In a hastily arranged appearance in the White House press briefing room on Friday, Bush named Democratic senator Charles Robb and a pro-Republican appeals court judge Laurence Silberman as the chairmen.

The president announced the commission would "look at American intelligence capabilities, especially our intelligence about weapons of mass destruction."

The commission comes amid growing calls for Bush to explain the inability to find weapons of mass destruction in Iraq despite tall White House claims before the war.

Iraq's alleged possession of weapons of mass destruction had served as the US-justification for the war.

Answers sought

"We are determined to figure out why," Bush said. "We are also determined to make sure that American intelligence is as accurate as possible for every challenge in the future."

The commission has been given until 31 March 2005 to report back.

"We are determined to figure out why"

George Bush,
US President

Opponents of the war insist the White House has manipulated and exaggerated intelligence to back Iraq's invasion.

Turning the heat further on Bush was David Kay, America's former head weapons hunter, who last week said intelligence services "had got it all wrong" in respect to Iraqi weapons.

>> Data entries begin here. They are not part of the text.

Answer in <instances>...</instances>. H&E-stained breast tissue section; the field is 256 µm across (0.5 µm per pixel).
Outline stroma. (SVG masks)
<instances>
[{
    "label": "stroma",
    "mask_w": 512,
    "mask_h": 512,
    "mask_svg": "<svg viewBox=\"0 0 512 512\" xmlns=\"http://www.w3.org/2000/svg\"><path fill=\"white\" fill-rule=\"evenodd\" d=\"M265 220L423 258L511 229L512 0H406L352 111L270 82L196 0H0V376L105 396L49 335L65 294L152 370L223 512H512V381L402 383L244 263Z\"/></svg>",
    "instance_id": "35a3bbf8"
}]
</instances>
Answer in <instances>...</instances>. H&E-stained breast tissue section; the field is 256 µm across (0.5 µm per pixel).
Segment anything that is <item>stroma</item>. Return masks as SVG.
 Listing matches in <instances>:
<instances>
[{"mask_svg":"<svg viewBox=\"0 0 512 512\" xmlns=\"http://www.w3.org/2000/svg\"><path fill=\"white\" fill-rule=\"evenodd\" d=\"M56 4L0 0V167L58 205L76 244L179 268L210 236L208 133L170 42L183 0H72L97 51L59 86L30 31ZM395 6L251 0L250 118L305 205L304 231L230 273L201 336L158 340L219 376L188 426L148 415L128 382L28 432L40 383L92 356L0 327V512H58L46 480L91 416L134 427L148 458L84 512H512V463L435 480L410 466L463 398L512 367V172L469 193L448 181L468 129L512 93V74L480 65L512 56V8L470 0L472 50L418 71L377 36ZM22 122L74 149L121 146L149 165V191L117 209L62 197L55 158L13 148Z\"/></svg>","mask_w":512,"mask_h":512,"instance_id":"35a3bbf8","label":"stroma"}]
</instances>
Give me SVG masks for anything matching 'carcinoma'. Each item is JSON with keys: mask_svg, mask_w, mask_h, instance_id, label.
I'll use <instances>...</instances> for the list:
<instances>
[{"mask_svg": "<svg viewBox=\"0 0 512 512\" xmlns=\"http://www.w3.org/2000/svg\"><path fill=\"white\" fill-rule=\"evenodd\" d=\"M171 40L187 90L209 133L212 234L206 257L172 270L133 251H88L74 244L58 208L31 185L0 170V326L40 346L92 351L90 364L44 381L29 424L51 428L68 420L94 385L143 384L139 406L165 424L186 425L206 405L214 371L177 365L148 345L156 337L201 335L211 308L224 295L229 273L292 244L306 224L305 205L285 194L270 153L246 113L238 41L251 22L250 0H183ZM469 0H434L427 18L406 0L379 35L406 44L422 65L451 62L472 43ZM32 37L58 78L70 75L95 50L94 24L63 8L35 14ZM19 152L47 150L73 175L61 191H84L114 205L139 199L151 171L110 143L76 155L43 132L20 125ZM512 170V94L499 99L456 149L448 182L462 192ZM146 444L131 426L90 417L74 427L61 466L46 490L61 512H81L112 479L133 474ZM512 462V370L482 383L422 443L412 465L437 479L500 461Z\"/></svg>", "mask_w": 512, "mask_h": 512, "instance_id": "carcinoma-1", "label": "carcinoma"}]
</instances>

Kay said he was more or less convinced Iraq possessed no weapons of mass destruction.

Other members

Bush also announced as members of the commission Arizona Republican senator John McCain, Lloyd Cutler, who was White House counsel for former Democratic presidents Bill Clinton and Jimmy Carter, Yale President Richard Levin, Admiral William Studeman, former deputy director of the CIA and former appeals court judge Pat Wald.

Two more members are expected to be named.

Democrats have questioned whether the commission can be independent if its nine members are hand-picked by the president.

The Democrats also want the commission to investigate whether the Bush administration exaggerated the CIA's intelligence to build a case against Iraq.

Bush had initially been reluctant to order a commission. But he finally succumbed under pressure from Republicans and Democrats on Capitol Hill.